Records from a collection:
_ _ _ _

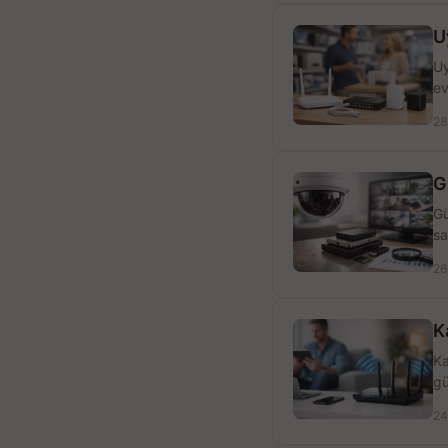
U
Uy
ev
28
G
Gü
sa
26
K
Ka
gü
24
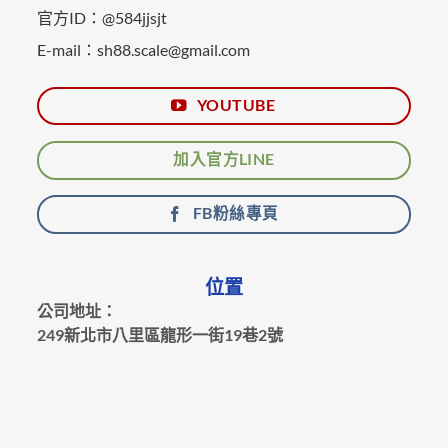
官方ID：@584jjsjt
E-mail：sh88.scale@gmail.com
YOUTUBE
加入官方LINE
FB粉絲專頁
位置
公司地址：
249新北市八里區龍形一街19巷2號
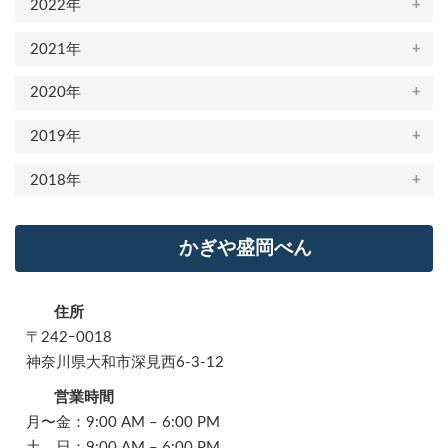
2022年
2021年
2020年
2019年
2018年
かぎや盛岡べん
住所
〒242ｰ0018
神奈川県大和市深見西6-3-12
営業時間
月〜金：9:00 AM – 6:00 PM
土 日：9:00 AM – 6:00 PM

_ _ _ _

▶ _Work to be completed_
What you return should match the records line for line, minus the pictures.

▶ _Response area_
U
Uy
ev
28
G
Gü
sa
26
K
Ka
gü
24
官方ID：@584jjsjt
E-mail：sh88.scale@gmail.com
YOUTUBE
加入官方LINE
FB粉絲專頁
位置
公司地址：
249新北市八里區龍形一街19巷2號
2022年
2021年
2020年
2019年
2018年
かぎや盛岡べん
住所
〒242ｰ0018
神奈川県大和市深見西6-3-12
営業時間
月〜金：9:00 AM – 6:00 PM
土 日：9:00 AM – 6:00 PM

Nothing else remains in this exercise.